Underweight and obese women who also drink alcohol and smoke tobacco have a two-fold higher risk of being diagnosed with asthma than women with a healthy body mass index who do not drink or smoke, a new study has found.

Women with low and high body mass indexes, or BMIs, who smoked and drank were also two to three times more likely to experience wheezing, the study found.

Asthma is a respiratory condition where spasms in the air pathways of the lungs cause difficulty breathing; usually triggered by an allergy or sensitivity in the environment.

Asthma is a global health priority due to the extent and duration of disability, affecting 334 million people worldwide, researchers said.

The study, published in BMJ Open Respiratory Research, is the first to assess the combined effects of BMI, smoking, drinking alcohol and solid fuel use on asthma risk.

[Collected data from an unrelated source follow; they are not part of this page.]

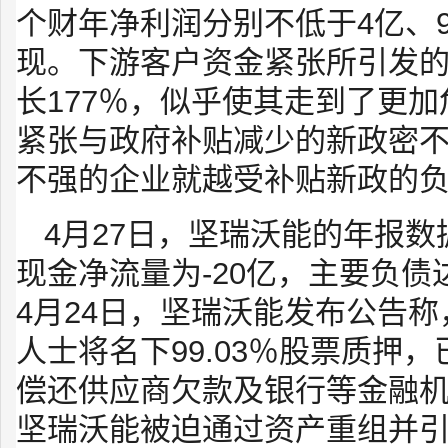
个财年净利润分别不低于4亿、9.
现。下游客户资金紧张所引发的
长177％，似乎使其走到了更
紧张与政府补贴减少的新政密
不强的企业就越受补贴新政的
4月27日，坚瑞沃能的年报数
现金净流量为-20亿，主要负债达
4月24日，坚瑞沃能发布公告
人士将名下99.03％股票质押
偿还供应商欠款及银行等金融
坚瑞沃能被迫通过资产重组并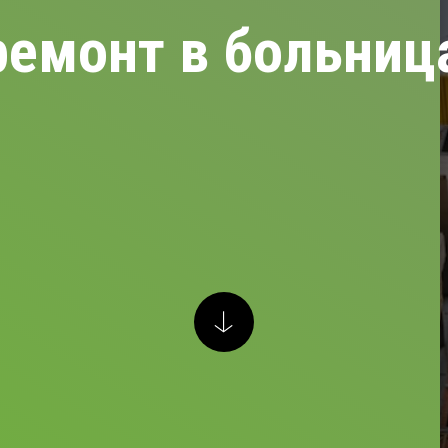
ремонт в больниц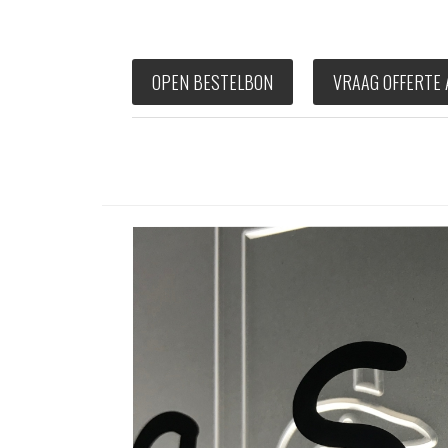
OPEN BESTELBON
VRAAG OFFERTE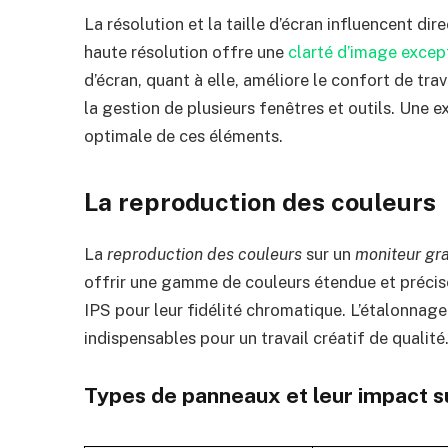
La résolution et la taille d’écran influencent dir
haute résolution offre une
clarté d’image excep
d’écran, quant à elle, améliore le confort de trav
la gestion de plusieurs fenêtres et outils. Une e
optimale de ces éléments.
La reproduction des couleurs
La
reproduction des couleurs
sur un
moniteur gr
offrir une gamme de couleurs étendue et précise
IPS pour leur fidélité chromatique. L’étalonnage
indispensables pour un travail créatif de qualité
Types de panneaux et leur impact su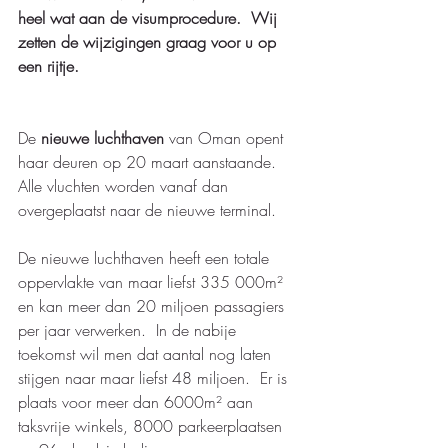
heel wat aan de visumprocedure.  Wij 
zetten de wijzigingen graag voor u op 
een rijtje. 
De 
nieuwe luchthaven
 van Oman opent 
haar deuren op 20 maart aanstaande.  
Alle vluchten worden vanaf dan 
overgeplaatst naar de nieuwe terminal.  
De nieuwe luchthaven heeft een totale 
oppervlakte van maar liefst 335 000m² 
en kan meer dan 20 miljoen passagiers 
per jaar verwerken.  In de nabije 
toekomst wil men dat aantal nog laten 
stijgen naar maar liefst 48 miljoen.  Er is 
plaats voor meer dan 6000m² aan 
taksvrije winkels, 8000 parkeerplaatsen 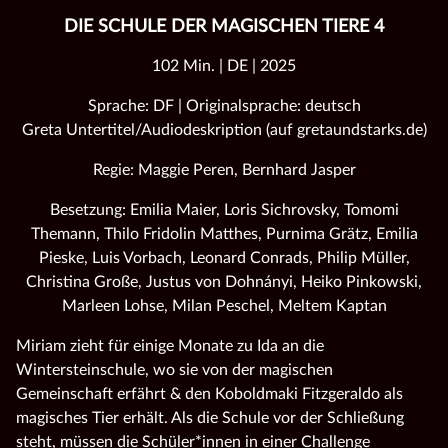
DIE SCHULE DER MAGISCHEN TIERE 4
102 Min. | DE | 2025
Sprache: DF | Originalsprache: deutsch
Greta Untertitel/Audiodeskription (auf gretaundstarks.de)
Regie: Maggie Peren, Bernhard Jasper
Besetzung: Emilia Maier, Loris Sichrovsky, Tomomi
Themann, Thilo Fridolin Matthes, Purnima Grätz, Emilia
Pieske, Luis Vorbach, Leonard Conrads, Philip Müller,
Christina Große, Justus von Dohnányi, Heiko Pinkowski,
Marleen Lohse, Milan Peschel, Meltem Kaptan
Miriam zieht für einige Monate zu Ida an die
Wintersteinschule, wo sie von der magischen
Gemeinschaft erfährt & den Koboldmaki Fitzgeraldo als
magisches Tier erhält. Als die Schule vor der Schließung
steht, müssen die Schüler*innen in einer Challenge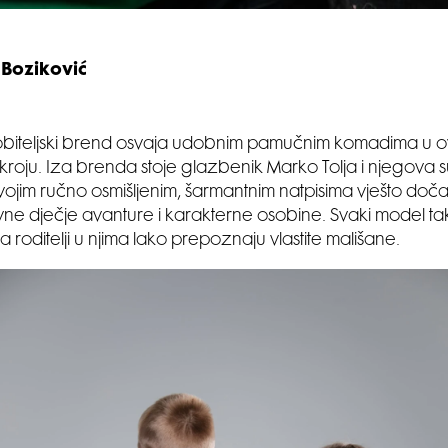
 Boziković
obiteljski brend osvaja udobnim pamučnim komadima u o
t kroju. Iza brenda stoje glazbenik Marko Tolja i njegova
i svojim ručno osmišljenim, šarmantnim natpisima vješto doč
e dječje avanture i karakterne osobine. Svaki model ta
a roditelji u njima lako prepoznaju vlastite mališane.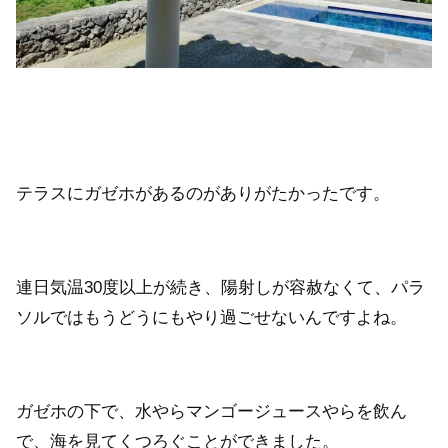
テラスにガゼホがあるのがありがたかったです。
連日気温30度以上が続き、陽射しが容赦なくて、パラ
ソルではもうどうにもやり過ごせないんですよね。
ガゼホの下で、水やらマンゴージュースやらを飲ん
で、海を見てくつろぐことができました。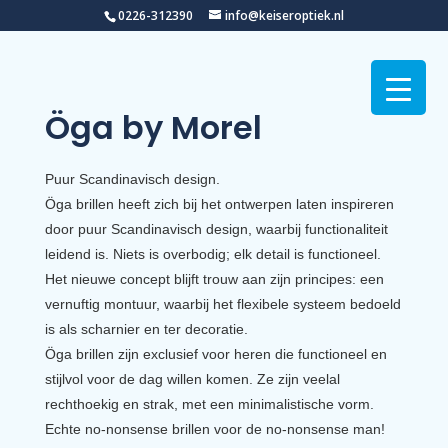
0226-312390
info@keiseroptiek.nl
Öga by Morel
Puur Scandinavisch design.
Öga brillen heeft zich bij het ontwerpen laten inspireren
door puur Scandinavisch design, waarbij functionaliteit
leidend is. Niets is overbodig; elk detail is functioneel.
Het nieuwe concept blijft trouw aan zijn principes: een
vernuftig montuur, waarbij het flexibele systeem bedoeld
is als scharnier en ter decoratie.
Öga brillen zijn exclusief voor heren die functioneel en
stijlvol voor de dag willen komen. Ze zijn veelal
rechthoekig en strak, met een minimalistische vorm.
Echte no-nonsense brillen voor de no-nonsense man!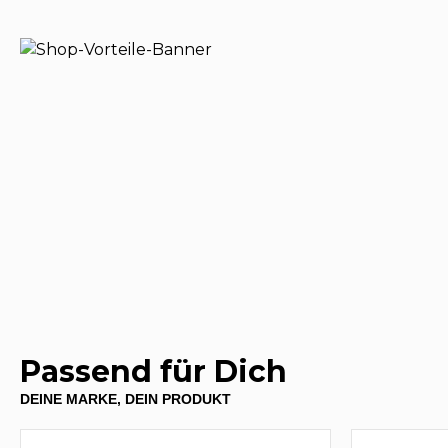
Passend für Dich
DEINE MARKE, DEIN PRODUKT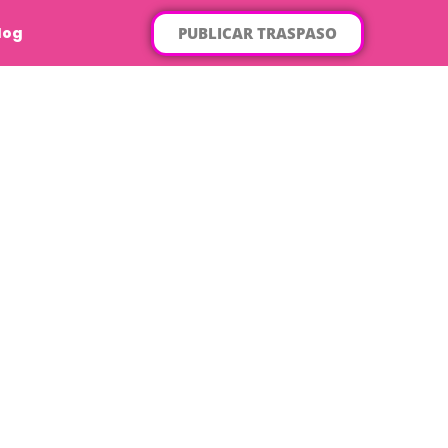
PUBLICAR TRASPASO
log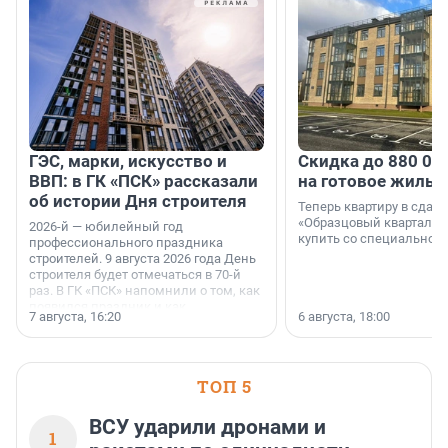
ГЭС, марки, искусство и
Скидка до 880 00
ВВП: в ГК «ПСК» рассказали
на готовое жильё
об истории Дня строителя
Теперь квартиру в сда
«Образцовый квартал 1
2026-й — юбилейный год
купить со специальной 
профессионального праздника
строителей. 9 августа 2026 года День
строителя будет отмечаться в 70-й
раз. В ГК «ПСК» напомнили о том, как
появился праздник и как
7 августа, 16:20
6 августа, 18:00
поменялась роль строительства.
ТОП 5
ВСУ ударили дронами и
1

"Although individual physical and behavioural factors associated with asthma have been examined before, people are often exposed to multiple risk factors so it's important we understand the combined impact," said Dr Jayadeep Patra, lead author of the study and an epidemiologist at the Centre for Global Health Research of St Michael's Hospital in Canada.

Men showed higher prevalence of smoking and use of alcohol than women, but more women had unhealthy BMIs (underweight or obese) than men, highlighting the greater impact of female BMI as a risk factor.

Patra also noted there are significant variations in diagnosed asthma between countries, with increasing rates found in low-income and middle-income countries, potentially because of higher exposure to multiple risk factors, including the use of solid fuel.